Activity: Rewrite the text in the data below with "Psychology" changed to "Economics" and every other line left as is. Leave the pictures out.

Listed entries:
━━━━━━
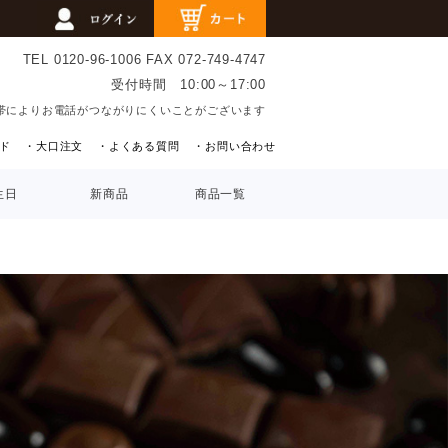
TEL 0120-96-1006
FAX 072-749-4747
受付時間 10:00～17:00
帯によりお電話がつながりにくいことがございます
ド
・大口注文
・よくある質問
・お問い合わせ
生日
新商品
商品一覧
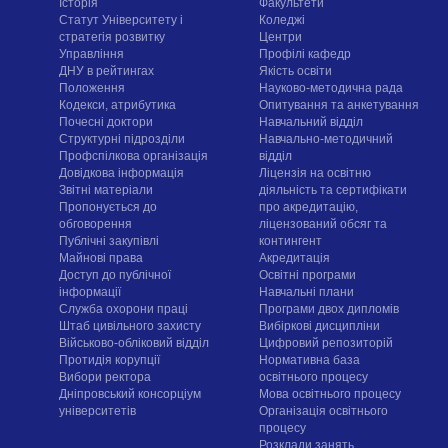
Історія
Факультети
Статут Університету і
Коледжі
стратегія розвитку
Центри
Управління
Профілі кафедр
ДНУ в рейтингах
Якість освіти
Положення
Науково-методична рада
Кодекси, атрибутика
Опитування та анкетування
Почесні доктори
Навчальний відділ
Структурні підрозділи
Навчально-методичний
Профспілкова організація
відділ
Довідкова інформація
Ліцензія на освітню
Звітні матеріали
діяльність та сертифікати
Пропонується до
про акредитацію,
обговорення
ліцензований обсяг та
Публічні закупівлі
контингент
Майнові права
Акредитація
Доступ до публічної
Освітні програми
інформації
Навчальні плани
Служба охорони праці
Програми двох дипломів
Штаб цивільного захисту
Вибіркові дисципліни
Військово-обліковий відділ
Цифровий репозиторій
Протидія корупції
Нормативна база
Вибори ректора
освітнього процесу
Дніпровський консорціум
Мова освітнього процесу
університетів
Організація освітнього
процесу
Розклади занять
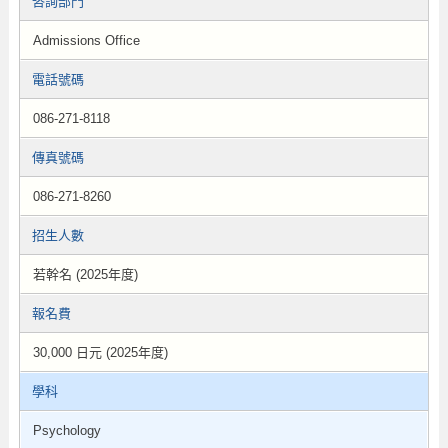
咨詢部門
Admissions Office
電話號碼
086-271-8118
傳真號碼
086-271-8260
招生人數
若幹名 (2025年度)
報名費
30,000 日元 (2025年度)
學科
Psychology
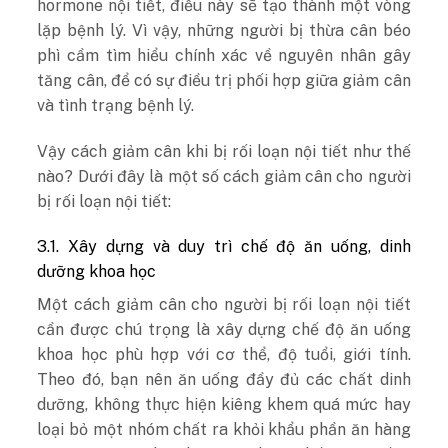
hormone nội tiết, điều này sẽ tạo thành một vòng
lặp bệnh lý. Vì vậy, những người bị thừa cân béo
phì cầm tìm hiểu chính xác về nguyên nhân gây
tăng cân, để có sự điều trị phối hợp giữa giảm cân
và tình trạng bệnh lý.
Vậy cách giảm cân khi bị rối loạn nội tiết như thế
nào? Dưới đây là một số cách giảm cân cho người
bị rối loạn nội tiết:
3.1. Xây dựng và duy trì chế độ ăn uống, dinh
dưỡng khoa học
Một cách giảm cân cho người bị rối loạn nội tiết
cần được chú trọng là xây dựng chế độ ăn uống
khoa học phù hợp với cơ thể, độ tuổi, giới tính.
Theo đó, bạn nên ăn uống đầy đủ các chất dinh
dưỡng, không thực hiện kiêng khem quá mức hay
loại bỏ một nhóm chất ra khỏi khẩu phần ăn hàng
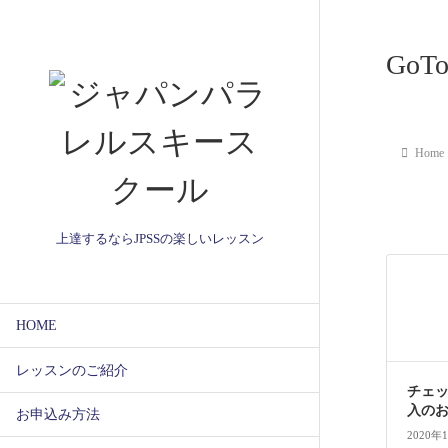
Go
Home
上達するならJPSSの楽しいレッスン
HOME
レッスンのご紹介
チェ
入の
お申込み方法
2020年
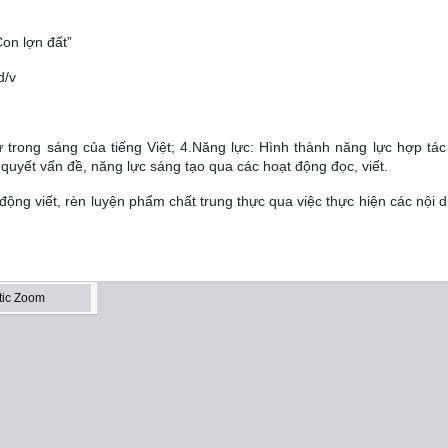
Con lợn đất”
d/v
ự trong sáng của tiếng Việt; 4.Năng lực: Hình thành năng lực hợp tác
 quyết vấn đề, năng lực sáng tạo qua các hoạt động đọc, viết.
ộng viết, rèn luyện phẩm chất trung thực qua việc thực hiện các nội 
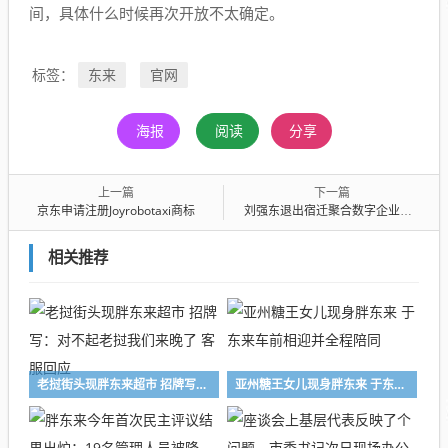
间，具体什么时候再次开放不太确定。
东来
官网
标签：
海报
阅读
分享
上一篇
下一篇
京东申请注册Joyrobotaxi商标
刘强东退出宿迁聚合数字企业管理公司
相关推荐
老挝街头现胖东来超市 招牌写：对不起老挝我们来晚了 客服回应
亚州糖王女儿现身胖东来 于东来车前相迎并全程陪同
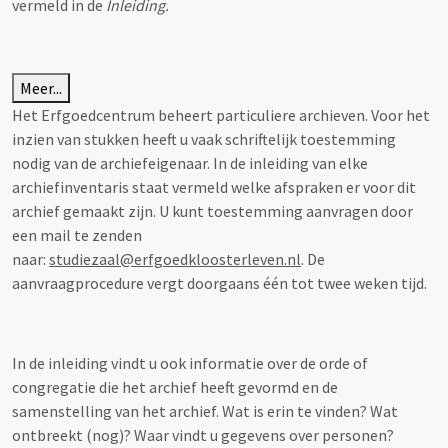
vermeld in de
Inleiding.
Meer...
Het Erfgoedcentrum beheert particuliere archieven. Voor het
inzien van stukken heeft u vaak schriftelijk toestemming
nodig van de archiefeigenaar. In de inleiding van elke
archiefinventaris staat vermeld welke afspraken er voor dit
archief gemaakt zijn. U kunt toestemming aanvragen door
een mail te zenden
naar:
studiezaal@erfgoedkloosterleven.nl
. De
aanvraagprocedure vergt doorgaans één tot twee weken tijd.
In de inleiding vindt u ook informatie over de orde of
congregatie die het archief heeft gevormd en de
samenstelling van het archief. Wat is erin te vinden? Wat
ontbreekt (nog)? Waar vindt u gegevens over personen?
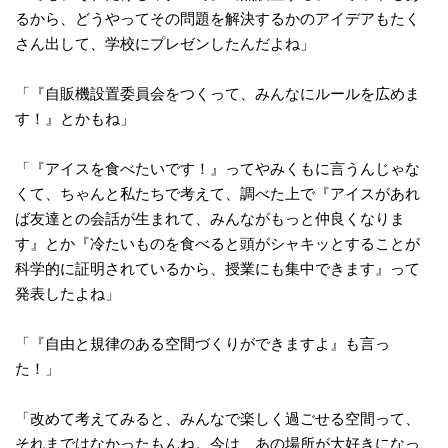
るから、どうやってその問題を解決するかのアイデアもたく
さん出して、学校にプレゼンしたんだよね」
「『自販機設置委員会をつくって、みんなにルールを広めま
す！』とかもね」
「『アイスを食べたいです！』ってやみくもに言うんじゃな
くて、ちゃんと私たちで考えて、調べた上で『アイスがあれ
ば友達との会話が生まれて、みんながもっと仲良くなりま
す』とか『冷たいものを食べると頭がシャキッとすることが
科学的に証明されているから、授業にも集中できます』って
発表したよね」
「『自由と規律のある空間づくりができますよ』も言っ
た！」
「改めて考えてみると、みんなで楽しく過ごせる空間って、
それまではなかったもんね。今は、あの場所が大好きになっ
━━━━━━
Solution to the problem:
TEL 0120-96-1006
FAX 072-749-4747
受付時間 10:00～17:00
帯によりお電話がつながりにくいことがございます
ド
・大口注文
・よくある質問
・お問い合わせ
生日
新商品
商品一覧
Історія
Факультети
Статут Університету і
Коледжі
стратегія розвитку
Центри
Управління
Профілі кафедр
ДНУ в рейтингах
Якість освіти
Положення
Науково-методична рада
Кодекси, атрибутика
Опитування та анкетування
Почесні доктори
Навчальний відділ
Структурні підрозділи
Навчально-методичний
Профспілкова організація
відділ
Довідкова інформація
Ліцензія на освітню
Звітні матеріали
діяльність та сертифікати
Пропонується до
про акредитацію,
обговорення
ліцензований обсяг та
Публічні закупівлі
контингент
Майнові права
Акредитація
Доступ до публічної
Освітні програми
інформації
Навчальні плани
Служба охорони праці
Програми двох дипломів
Штаб цивільного захисту
Вибіркові дисципліни
Військово-обліковий відділ
Цифровий репозиторій
Протидія корупції
Нормативна база
Вибори ректора
освітнього процесу
Дніпровський консорціум
Мова освітнього процесу
університетів
Організація освітнього
процесу
Розклади занять
咨詢部門
Admissions Office
電話號碼
086-271-8118
傳真號碼
086-271-8260
招生人數
若幹名 (2025年度)
報名費
30,000 日元 (2025年度)
學科
Economics
hormone nội tiết, điều này sẽ tạo thành một vòng
lặp bệnh lý. Vì vậy, những người bị thừa cân béo
phì cầm tìm hiểu chính xác về nguyên nhân gây
tăng cân, để có sự điều trị phối hợp giữa giảm cân
và tình trạng bệnh lý.
Vậy cách giảm cân khi bị rối loạn nội tiết như thế
nào? Dưới đây là một số cách giảm cân cho người
bị rối loạn nội tiết:
3.1. Xây dựng và duy trì chế độ ăn uống, dinh
dưỡng khoa học
Một cách giảm cân cho người bị rối loạn nội tiết
cần được chú trọng là xây dựng chế độ ăn uống
khoa học phù hợp với cơ thể, độ tuổi, giới tính.
Theo đó, bạn nên ăn uống đầy đủ các chất dinh
dưỡng, không thực hiện kiêng khem quá mức hay
loại bỏ một nhóm chất ra khỏi khẩu phần ăn hàng
Go
Home
上達するならJPSSの楽しいレッスン
HOME
レッスンのご紹介
チェ
入の
お申込み方法
2020年
Con lợn đất”
d/v
ự trong sáng của tiếng Việt; 4.Năng lực: Hình thành năng lực hợp tác
 quyết vấn đề, năng lực sáng tạo qua các hoạt động đọc, viết.
ộng viết, rèn luyện phẩm chất trung thực qua việc thực hiện các nội 
间，具体什么时候再次开放不太确定。
东来
官网
标签：
海报
阅读
分享
上一篇
下一篇
京东申请注册Joyrobotaxi商标
刘强东退出宿迁聚合数字企业管理公司
相关推荐
老挝街头现胖东来超市 招牌写：对不起老挝我们来晚了 客服回应
亚州糖王女儿现身胖东来 于东来车前相迎并全程陪同
vermeld in de
Inleiding.
Meer...
Het Erfgoedcentrum beheert particuliere archieven. Voor het
inzien van stukken heeft u vaak schriftelijk toestemming
nodig van de archiefeigenaar. In de inleiding van elke
archiefinventaris staat vermeld welke afspraken er voor dit
archief gemaakt zijn. U kunt toestemming aanvragen door
een mail te zenden
naar:
studiezaal@erfgoedkloosterleven.nl
. De
aanvraagprocedure vergt doorgaans één tot twee weken tijd.
In de inleiding vindt u ook informatie over de orde of
congregatie die het archief heeft gevormd en de
samenstelling van het archief. Wat is erin te vinden? Wat
ontbreekt (nog)? Waar vindt u gegevens over personen?
るから、どうやってその問題を解決するかのアイデアもたく
さん出して、学校にプレゼンしたんだよね」
「『自販機設置委員会をつくって、みんなにルールを広めま
す！』とかもね」
「『アイスを食べたいです！』ってやみくもに言うんじゃな
くて、ちゃんと私たちで考えて、調べた上で『アイスがあれ
ば友達との会話が生まれて、みんながもっと仲良くなりま
す』とか『冷たいものを食べると頭がシャキッとすることが
科学的に証明されているから、授業にも集中できます』って
発表したよね」
「『自由と規律のある空間づくりができますよ』も言っ
た！」
「改めて考えてみると、みんなで楽しく過ごせる空間って、
それまではなかったもんね。今は、あの場所が大好きになっ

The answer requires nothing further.